Lets say you want to step 83.3mv exactly with a 8-bit DAC. In order to do
this, you
manipulate the *reference voltage* so that:

256 step * 83.3mv/step = 21.33V ! nope

OK, let's try this: a 8-bit DAC with 4 steps (codes) per note:

256 steps * 20.825mv = 7.23V nope

OK, try 8 steps per note:

256 * 10.4125mv = 3.361V now you have something to work from!

But 10.4mv is too big an error, as I suggest you need say 1mv for agrument's
sake. So you can see
the 8-bit offer "too few choices" to cover a wide range.

So let's again go "backwards" with a 12-bit system. For a "perfect DAC", we
instantly pick
a Vref of 4.096V (made by Maxim) so the "perfect DAC" can hit from 0 to
4.095V in 1mv steps.

See, it really doesn't matter *what* value the DAC hits, just *how close*!
In a VCO application,
I condend if you don't hit within 500uV *total error* you are asking for
trouble! But for a "budget" system,
a 12-bit DAC with 1/4LSB linearity with a Vref of 4.096V and 20ppm drift
should cover 95%
of gear. This would *average* less than 0.75% error, good enough to satisfy
most ears.

But if you are driving multiple, tracking VCOs you better buy 16-bits!

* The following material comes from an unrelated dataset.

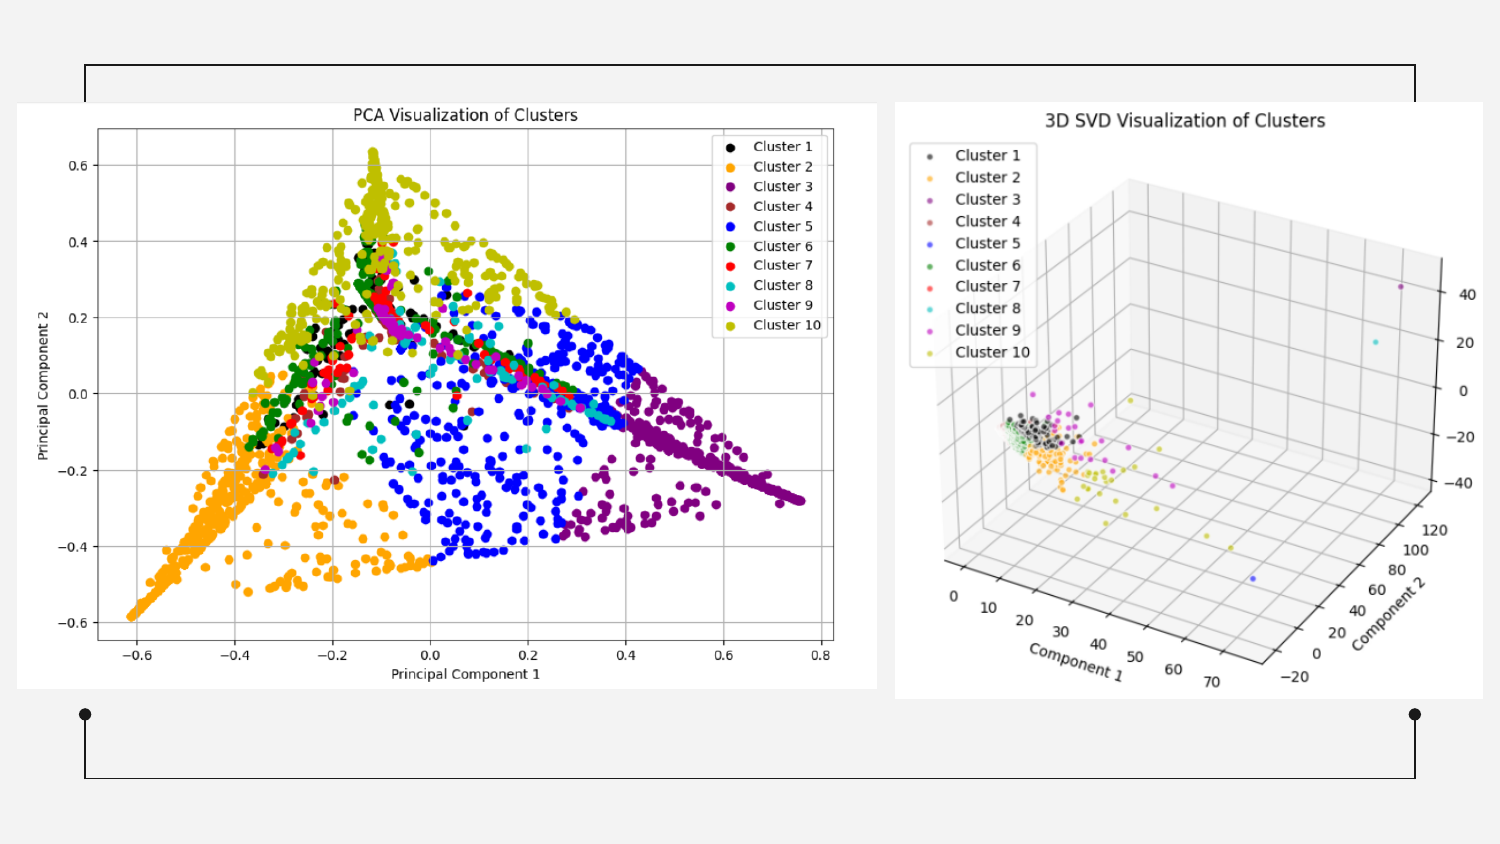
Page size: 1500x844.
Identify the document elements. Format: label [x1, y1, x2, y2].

picture [17, 102, 877, 689]
picture [894, 102, 1483, 699]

The lesson I'm teaching is that you think only in terms of *error*. And that
has 2 components:
the "granularity" of the DAC (number of bits) and the lineraity (how
accurate can you hit a specific voltage
within 1 step?). And then the system components: the drift of the reference
and any buffers after the DAC!

But, with cheap serial I/O 14-bit DACs from Analog Devices, Maxim and Linear
Tech why even *consider*
less?

Paul S.